I'm Aussie from down under, I'm new to this site.

Just wondering if anyone has seen a Cyclops Junior Pedal pusher in their travels.  I'm trying to track down 1 final part to complete my restoration


----------



## ridingtoy (Dec 2, 2011)

Welcome to the CABE! Let me pose your question with someone I know from Australia. Maybe he has come across parts for this pedal toy in his travels. I'll let you know if he responds.

Dave


----------



## ridingtoy (Dec 4, 2011)

Here's his response, though it sounds like parts for your Junior Pedal Pusher are going to be hard to find:

"Hi Dave,

Cyclops is very popular, mainly because it was the primary maker in Australia for many, many years. It's now seen as an Aussie Icon.

As for the Pedal Pusher, I know of them but not much about them. It's a small childs bike that comes in 2 sizes, the Senior and the Junior.

I have a Senior model personally, there is a picture in with my collection. They are unusual bikes in thet the pedals are attached to the front wheel like a trike. Other than my actual bike i have pretty much no idea how to find parts. Mine was missing the seat and the carry basket that sits on the rear guard behind the seat. I have a seat now, the basket is another story. If that is what the other person is after good luck to him as they are a unique design and i have never actually seen one other than in pictures."

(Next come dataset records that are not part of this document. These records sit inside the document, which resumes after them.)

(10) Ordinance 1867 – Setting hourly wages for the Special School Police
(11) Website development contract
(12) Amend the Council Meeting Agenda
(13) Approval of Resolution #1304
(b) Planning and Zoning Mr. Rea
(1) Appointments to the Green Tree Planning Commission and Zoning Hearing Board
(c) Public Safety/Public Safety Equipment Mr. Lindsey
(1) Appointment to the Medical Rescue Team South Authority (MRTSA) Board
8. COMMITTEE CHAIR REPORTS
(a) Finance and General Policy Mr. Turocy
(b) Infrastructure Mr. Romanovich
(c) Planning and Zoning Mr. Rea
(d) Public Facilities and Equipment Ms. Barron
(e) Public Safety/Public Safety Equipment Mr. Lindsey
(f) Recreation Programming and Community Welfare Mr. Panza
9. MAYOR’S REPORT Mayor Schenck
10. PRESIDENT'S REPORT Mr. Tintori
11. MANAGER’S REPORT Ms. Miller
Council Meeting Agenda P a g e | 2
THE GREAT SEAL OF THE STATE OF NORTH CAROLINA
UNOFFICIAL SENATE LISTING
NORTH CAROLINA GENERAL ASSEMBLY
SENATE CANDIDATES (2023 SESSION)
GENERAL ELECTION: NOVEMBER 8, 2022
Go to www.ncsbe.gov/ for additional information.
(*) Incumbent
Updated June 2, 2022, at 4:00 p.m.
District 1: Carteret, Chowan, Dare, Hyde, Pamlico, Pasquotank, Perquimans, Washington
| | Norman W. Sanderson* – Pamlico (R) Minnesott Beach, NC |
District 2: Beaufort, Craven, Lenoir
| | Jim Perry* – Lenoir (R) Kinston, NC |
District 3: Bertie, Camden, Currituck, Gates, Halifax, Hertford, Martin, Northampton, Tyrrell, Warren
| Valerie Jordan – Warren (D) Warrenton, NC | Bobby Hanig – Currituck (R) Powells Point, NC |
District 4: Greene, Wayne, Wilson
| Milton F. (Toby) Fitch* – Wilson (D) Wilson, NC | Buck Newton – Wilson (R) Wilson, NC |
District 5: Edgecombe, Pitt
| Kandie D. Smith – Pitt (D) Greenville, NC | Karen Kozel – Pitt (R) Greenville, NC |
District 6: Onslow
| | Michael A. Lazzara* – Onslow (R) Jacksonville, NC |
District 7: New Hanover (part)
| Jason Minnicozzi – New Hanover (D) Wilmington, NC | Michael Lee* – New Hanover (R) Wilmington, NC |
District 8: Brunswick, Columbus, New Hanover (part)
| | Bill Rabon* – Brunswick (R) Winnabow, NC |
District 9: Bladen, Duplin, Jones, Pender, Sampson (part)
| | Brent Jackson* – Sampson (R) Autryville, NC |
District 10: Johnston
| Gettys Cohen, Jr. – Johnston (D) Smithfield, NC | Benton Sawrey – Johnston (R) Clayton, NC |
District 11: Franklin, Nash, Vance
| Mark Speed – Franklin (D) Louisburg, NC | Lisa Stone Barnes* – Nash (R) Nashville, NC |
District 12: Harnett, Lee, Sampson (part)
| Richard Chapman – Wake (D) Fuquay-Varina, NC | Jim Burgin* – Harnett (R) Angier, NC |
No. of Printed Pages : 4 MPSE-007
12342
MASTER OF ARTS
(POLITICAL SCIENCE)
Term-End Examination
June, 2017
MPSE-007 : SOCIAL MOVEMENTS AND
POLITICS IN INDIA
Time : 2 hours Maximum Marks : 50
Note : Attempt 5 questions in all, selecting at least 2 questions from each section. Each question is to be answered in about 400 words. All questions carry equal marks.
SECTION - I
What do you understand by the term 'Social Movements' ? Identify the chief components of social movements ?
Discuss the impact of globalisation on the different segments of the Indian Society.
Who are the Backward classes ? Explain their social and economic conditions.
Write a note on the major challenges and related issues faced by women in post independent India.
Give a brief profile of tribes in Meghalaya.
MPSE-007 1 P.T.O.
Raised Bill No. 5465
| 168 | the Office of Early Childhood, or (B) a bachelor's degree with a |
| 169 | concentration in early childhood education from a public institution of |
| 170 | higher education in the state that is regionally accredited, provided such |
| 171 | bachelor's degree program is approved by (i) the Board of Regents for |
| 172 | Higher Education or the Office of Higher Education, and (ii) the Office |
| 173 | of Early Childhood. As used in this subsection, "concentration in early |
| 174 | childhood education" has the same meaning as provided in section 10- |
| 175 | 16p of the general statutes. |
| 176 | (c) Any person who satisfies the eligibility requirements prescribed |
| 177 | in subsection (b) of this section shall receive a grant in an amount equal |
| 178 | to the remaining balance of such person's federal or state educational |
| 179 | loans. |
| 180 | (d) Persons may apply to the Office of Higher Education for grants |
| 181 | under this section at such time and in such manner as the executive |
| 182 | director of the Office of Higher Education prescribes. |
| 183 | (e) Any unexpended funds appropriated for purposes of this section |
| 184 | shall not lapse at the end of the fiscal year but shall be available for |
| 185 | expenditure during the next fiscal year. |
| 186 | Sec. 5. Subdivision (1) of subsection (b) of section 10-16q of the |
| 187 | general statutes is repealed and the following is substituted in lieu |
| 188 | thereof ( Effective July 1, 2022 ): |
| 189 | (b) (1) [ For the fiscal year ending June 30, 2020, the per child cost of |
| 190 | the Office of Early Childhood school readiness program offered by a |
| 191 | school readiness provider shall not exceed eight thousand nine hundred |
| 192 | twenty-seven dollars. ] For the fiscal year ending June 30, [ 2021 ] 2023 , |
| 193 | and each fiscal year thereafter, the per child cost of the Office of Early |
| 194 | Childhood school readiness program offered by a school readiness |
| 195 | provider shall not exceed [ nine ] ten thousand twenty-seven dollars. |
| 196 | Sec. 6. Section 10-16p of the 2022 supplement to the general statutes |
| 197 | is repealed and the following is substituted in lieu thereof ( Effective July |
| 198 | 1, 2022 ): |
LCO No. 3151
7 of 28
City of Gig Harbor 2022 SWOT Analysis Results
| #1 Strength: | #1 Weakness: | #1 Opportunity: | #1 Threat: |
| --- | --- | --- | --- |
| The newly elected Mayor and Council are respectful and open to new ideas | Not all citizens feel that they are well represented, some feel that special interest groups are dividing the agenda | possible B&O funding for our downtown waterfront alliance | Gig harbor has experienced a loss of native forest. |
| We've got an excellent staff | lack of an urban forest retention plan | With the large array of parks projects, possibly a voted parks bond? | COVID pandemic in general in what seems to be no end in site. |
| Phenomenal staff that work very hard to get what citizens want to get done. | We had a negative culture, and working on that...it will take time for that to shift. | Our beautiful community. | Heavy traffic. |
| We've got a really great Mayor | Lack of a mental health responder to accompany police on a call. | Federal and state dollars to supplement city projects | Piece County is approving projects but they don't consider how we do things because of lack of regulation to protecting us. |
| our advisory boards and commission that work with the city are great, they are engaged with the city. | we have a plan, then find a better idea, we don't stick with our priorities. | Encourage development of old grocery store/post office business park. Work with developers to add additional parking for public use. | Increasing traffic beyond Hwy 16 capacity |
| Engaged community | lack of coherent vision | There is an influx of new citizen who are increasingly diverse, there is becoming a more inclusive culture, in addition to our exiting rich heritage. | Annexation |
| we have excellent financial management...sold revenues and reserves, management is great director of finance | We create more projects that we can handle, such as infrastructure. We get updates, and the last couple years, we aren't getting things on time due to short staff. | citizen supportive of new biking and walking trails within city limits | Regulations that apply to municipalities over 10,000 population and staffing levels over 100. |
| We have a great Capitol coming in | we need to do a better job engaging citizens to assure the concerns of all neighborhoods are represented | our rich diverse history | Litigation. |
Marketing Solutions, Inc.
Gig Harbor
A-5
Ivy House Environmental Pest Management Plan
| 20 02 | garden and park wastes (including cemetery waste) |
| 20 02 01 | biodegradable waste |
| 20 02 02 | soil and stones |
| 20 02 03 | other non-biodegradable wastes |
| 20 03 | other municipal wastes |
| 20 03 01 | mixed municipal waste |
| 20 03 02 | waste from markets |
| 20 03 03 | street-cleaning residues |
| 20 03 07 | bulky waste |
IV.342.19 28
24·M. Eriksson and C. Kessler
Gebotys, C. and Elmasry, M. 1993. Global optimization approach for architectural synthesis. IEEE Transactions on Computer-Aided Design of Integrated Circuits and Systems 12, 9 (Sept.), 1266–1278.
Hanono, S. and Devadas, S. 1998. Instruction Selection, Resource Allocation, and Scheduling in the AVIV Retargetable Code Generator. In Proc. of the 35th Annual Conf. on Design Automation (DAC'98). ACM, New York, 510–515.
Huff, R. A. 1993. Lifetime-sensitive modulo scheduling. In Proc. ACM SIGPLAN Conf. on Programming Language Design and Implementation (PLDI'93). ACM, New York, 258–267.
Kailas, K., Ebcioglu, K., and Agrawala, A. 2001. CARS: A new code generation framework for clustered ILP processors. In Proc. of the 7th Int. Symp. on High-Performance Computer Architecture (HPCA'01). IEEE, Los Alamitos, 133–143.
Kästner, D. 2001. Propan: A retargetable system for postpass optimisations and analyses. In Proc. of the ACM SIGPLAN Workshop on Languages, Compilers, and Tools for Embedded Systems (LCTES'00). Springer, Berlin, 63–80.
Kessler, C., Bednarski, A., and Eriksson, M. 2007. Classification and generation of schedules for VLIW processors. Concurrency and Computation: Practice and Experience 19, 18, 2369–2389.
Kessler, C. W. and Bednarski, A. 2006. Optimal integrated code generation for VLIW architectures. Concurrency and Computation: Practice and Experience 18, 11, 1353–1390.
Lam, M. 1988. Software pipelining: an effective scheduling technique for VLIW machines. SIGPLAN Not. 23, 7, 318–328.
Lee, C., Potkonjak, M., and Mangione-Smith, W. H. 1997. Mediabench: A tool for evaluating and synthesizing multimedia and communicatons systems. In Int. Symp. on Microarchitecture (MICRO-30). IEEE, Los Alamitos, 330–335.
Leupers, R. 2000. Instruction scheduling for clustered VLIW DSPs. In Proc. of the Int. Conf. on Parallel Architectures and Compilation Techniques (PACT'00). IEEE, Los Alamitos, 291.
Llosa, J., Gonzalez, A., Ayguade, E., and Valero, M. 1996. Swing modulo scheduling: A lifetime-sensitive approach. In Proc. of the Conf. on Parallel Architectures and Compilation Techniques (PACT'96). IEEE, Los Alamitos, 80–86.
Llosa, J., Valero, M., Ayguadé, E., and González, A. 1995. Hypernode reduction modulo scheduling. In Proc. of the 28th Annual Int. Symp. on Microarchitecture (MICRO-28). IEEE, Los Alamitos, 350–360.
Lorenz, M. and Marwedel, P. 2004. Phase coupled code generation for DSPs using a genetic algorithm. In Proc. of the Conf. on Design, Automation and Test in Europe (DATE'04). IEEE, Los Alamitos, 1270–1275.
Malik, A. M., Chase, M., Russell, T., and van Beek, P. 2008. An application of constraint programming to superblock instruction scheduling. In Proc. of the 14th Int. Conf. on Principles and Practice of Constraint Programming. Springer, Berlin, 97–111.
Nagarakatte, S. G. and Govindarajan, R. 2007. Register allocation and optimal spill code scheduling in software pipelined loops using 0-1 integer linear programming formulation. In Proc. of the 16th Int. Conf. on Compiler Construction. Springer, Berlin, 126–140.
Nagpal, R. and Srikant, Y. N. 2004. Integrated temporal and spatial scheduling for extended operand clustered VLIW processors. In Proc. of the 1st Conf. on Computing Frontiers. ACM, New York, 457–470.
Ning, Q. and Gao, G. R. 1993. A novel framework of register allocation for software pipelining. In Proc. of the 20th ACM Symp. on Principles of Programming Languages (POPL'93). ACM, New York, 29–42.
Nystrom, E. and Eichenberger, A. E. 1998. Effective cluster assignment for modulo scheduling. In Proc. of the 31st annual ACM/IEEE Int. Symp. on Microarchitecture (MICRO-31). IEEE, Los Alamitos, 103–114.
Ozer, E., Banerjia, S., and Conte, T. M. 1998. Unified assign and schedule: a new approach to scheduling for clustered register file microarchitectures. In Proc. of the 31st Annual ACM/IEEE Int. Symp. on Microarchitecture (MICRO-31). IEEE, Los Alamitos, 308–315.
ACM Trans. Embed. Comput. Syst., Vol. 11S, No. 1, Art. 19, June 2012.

He was sorry he couldn't be of more help with your Pedal Pusher project. You'll probably have to do the same thing we many times do in the states for old bike parts - keep an eye out on ebay and collector sites, if you have any dealing with wheel goods toys and /or classic bicycles.

Dave


----------



## Aussie (Dec 4, 2011)

Cheers Dave

Thanks for your assistance

I have now have 2 of these, a junior and now also senior pedal pusher, 

I too am finding it extremly hard to locate the basket that attaches to the back of these bikes.  It was probably the fist thing the kids ripped off or broke when they crashed

Well if you hear of anyone who finds one please let me know

Dan


----------